After spending more than half a year on pre-production on Godzilla, director Jan De Bont left after a dispute over the budget and quickly signed on for Twister. The production was plagued with numerous problems. Crichton and his wife, Anne-Marie Martin, were paid a reported $2.5 million to write the screenplay. Joss Whedon was brought in to do rewrites through the early spring of 1995. When he got bronchitis, Steve Zaillian was brought in. Whedon returned and worked on revisions right through the start of shooting in May 1995. He left the project after getting married and two weeks into production, Jeff Nathanson was flown in to the set and worked on the script until principal photography ended.

Halfway through filming both Bill Paxton and Helen Hunt were temporarily blinded by bright electronic lamps used to get the exposure down to make the sky behind the two actors look dark and stormy. Paxton remembers that "these things literally sunburned our eyeballs. I got back to my room, I couldn't see". To solve the problem, a Plexiglas filter was placed in front of the beams. The actors took eye drops and wore special glasses for a few days to recuperate. After filming in a ditch that contained bacteria, Hunt and Paxton had to have hepatitis shots. During the same scene, she repeatedly hit her head on a low wooden bridge because she was so exhausted from the demanding shoot that she forgot not to stand up so quickly. Hunt did one stunt in which she opened the door of a vehicle that was speeding through a cornfield, stood up on the passenger side and was hit by the door on the side of her head when she let it go momentarily. As a result, some sources claim that Hunt got a concussion. De Bont said, "I love Helen to death, but you know, she can be also a little bit clumsy." She responded, "Clumsy? The guy burned my retinas, but I'm clumsy ... I thought I was a good sport. I don't know ultimately if Jan chalks me up as that or not, but one would hope so".

Some crew members felt De Bont was "out of control" and left five weeks into filming. The camera crew led by Don Burgess left the production after five weeks, claiming that De Bont "didn't know what he wanted till he saw it. He would shoot one direction, with all the equipment behind the view of the camera, and then he'd want to shoot in the other direction right away and we'd have to move and he'd get angry that we took too long ... and it was always everybody else's fault, never his". De Bont claims that they had to make schedules for at least three different scenes every day because the weather changed so often that "Don had trouble adjusting to that". When De Bont knocked over a camera assistant who had missed a cue, Burgess and his crew left, much to the shock of the cast. Burgess and his crew stayed on one more week until a replacement was found in Jack N. Green. Just before the end of the shoot, Green was injured when a hydraulic house set, designed to collapse on cue, was mistakenly activated with him inside it. A rigged ceiling hit him in the head and he injured his back and had to go to the hospital. Green missed the last two days of principal photography and De Bont took over as his own director of photography.

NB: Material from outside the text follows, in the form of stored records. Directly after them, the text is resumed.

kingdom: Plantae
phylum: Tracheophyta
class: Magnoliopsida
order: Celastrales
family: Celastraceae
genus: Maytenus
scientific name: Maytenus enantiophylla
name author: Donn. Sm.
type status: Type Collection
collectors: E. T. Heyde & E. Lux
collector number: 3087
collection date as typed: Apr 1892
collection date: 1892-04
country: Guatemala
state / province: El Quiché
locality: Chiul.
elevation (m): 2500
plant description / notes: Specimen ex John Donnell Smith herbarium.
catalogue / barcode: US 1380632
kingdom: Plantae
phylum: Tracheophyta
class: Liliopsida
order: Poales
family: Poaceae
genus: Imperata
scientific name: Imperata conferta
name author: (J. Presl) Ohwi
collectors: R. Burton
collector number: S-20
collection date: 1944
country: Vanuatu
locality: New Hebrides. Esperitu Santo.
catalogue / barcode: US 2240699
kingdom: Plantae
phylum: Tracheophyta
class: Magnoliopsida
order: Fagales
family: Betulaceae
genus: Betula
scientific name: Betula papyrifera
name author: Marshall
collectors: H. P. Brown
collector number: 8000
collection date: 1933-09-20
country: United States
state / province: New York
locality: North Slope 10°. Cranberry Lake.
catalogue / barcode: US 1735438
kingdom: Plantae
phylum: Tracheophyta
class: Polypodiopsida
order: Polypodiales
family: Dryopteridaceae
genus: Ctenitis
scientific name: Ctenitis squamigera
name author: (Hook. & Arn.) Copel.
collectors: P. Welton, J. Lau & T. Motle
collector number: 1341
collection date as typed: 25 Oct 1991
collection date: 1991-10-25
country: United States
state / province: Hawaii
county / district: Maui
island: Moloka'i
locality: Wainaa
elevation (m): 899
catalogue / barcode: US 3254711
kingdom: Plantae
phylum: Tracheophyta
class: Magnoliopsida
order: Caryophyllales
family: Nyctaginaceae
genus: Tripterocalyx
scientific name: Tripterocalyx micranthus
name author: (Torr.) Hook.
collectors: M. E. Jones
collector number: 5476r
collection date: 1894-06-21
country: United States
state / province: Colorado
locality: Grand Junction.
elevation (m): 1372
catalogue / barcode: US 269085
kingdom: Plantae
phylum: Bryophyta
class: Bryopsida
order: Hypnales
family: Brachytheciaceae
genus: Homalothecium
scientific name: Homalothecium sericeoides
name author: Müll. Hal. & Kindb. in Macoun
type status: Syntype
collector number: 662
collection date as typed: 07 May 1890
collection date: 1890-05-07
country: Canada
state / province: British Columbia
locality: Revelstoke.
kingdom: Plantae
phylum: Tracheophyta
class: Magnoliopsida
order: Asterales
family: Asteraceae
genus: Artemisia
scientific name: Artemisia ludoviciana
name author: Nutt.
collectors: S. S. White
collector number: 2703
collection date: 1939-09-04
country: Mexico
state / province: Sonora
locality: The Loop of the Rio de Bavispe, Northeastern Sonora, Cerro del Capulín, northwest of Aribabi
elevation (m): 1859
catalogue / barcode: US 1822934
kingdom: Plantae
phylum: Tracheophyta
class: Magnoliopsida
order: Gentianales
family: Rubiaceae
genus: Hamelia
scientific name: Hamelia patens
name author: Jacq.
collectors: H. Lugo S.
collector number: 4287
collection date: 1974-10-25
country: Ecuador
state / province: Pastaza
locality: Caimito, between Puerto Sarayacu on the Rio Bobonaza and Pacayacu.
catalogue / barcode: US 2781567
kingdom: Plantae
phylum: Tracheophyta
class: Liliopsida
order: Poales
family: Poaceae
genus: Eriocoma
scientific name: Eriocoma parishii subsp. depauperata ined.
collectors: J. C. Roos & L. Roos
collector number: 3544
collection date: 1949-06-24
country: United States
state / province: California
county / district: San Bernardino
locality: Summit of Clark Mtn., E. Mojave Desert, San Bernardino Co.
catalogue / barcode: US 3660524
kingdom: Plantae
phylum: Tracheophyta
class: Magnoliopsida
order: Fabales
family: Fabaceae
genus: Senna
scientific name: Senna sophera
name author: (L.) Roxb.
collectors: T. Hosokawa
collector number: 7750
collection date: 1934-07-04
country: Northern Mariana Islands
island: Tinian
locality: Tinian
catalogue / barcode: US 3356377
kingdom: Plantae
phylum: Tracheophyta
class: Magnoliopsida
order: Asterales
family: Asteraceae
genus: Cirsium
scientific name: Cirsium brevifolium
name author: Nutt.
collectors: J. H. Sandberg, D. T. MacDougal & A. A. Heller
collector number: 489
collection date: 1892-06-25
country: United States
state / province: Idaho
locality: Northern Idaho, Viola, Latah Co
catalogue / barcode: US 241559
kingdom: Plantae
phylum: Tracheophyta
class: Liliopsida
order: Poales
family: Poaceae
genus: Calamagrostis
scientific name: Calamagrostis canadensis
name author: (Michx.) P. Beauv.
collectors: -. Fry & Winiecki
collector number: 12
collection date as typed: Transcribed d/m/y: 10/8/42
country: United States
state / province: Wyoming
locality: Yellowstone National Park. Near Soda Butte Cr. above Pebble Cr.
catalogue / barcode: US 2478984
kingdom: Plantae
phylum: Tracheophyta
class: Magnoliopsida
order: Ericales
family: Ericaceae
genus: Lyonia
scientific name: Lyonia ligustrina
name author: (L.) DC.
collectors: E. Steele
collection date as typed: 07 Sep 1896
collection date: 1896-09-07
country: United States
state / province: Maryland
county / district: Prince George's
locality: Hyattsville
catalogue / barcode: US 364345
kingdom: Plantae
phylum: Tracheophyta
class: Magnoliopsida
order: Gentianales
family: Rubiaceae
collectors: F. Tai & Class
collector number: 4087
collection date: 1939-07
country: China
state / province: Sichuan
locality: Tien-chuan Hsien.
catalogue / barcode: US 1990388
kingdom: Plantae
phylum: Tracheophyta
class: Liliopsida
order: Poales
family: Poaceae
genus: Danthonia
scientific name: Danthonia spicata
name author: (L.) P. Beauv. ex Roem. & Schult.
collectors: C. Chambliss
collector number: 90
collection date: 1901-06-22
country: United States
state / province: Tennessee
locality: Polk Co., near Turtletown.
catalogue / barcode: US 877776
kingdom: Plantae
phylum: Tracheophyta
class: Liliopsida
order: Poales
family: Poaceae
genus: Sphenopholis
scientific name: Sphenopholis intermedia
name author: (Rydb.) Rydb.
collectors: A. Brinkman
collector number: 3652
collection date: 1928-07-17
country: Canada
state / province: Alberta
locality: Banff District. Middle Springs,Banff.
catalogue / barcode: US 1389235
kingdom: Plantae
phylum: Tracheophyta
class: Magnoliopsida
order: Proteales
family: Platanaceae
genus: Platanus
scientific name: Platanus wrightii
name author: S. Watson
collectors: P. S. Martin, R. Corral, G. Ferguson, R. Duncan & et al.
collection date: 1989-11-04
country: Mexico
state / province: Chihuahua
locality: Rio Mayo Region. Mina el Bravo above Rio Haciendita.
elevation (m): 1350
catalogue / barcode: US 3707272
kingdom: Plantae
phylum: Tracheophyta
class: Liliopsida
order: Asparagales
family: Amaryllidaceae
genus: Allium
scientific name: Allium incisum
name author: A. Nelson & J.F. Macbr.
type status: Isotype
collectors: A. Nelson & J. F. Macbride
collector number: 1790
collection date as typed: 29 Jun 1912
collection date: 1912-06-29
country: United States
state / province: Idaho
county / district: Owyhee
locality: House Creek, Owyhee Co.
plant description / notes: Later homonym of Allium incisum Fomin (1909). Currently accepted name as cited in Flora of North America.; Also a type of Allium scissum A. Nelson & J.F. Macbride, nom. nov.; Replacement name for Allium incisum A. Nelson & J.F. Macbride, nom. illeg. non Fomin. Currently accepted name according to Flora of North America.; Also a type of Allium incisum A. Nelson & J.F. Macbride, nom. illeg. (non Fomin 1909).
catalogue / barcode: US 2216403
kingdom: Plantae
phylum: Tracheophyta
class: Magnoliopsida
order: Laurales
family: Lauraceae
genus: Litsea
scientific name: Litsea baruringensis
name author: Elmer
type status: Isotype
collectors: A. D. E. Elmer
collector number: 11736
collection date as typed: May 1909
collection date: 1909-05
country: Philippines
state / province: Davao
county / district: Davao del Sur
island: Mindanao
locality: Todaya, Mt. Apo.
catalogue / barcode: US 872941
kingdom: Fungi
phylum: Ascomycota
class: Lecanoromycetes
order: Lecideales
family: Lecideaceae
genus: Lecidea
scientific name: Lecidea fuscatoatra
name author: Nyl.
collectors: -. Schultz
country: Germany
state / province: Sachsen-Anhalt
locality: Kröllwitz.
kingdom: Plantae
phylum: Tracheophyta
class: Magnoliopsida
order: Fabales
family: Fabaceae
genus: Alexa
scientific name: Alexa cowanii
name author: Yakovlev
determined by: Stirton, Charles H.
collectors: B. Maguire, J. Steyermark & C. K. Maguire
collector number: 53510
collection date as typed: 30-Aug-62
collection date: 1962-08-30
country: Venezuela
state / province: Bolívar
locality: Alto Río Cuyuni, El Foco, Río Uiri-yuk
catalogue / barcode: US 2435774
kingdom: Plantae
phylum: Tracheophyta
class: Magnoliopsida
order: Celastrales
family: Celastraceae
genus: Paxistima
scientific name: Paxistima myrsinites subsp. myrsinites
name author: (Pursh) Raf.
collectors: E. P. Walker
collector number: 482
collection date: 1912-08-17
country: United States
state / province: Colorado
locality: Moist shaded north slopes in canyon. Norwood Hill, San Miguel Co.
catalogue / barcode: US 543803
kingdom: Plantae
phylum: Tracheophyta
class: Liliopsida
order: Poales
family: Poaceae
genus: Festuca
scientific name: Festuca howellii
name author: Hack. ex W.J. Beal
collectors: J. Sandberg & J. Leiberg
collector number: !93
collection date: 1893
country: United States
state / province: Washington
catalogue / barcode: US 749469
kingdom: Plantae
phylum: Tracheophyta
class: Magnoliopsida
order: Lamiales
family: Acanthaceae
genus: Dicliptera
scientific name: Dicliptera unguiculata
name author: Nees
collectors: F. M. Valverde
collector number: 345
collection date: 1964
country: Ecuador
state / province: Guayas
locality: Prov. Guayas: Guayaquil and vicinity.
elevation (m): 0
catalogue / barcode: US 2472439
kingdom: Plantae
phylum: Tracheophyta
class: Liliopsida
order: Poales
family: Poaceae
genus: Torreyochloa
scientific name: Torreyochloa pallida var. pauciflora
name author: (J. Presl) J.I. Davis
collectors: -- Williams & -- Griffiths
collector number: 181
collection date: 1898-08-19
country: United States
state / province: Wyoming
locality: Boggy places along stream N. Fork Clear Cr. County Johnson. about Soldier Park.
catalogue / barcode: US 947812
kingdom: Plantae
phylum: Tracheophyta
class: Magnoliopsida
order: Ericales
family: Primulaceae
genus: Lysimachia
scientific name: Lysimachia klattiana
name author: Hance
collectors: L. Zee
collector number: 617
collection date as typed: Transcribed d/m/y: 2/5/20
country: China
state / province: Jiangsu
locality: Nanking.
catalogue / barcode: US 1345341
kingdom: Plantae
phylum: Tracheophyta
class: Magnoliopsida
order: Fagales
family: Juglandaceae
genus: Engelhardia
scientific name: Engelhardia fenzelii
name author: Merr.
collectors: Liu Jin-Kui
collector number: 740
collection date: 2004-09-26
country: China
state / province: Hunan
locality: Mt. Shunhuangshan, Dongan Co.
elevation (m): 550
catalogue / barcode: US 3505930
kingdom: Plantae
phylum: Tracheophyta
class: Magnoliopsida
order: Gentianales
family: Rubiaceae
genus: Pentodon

De Bont had to shoot many of the film's tornado-chasing scenes in bright sunlight when they could not get overcast skies and asked Industrial Light & Magic to more than double its original plan for 150 "digital sky-replacement" shots. Principal photography had a time limit because Hunt had to return to film another season of Mad About You but Paul Reiser was willing to delay it for two-and-a-half weeks when the Twister shoot was extended. De Bont insisted on using multiple cameras and this led to the exposure of 1.3 million feet of raw film (most films use no more than 300,000 feet).

De Bont claims that Twister cost close to $70 million with $2–3 million going to the director. It was speculated that last-minute re-shoots in March and April 1996 (to clarify a scene about Jo as a child) and overtime requirements in post-production and at ILM, raised the budget to $90 million. Warner Bros. moved up the film's release date from May 17 to May 10 in order to give it two weekends before Mission: Impossible opened.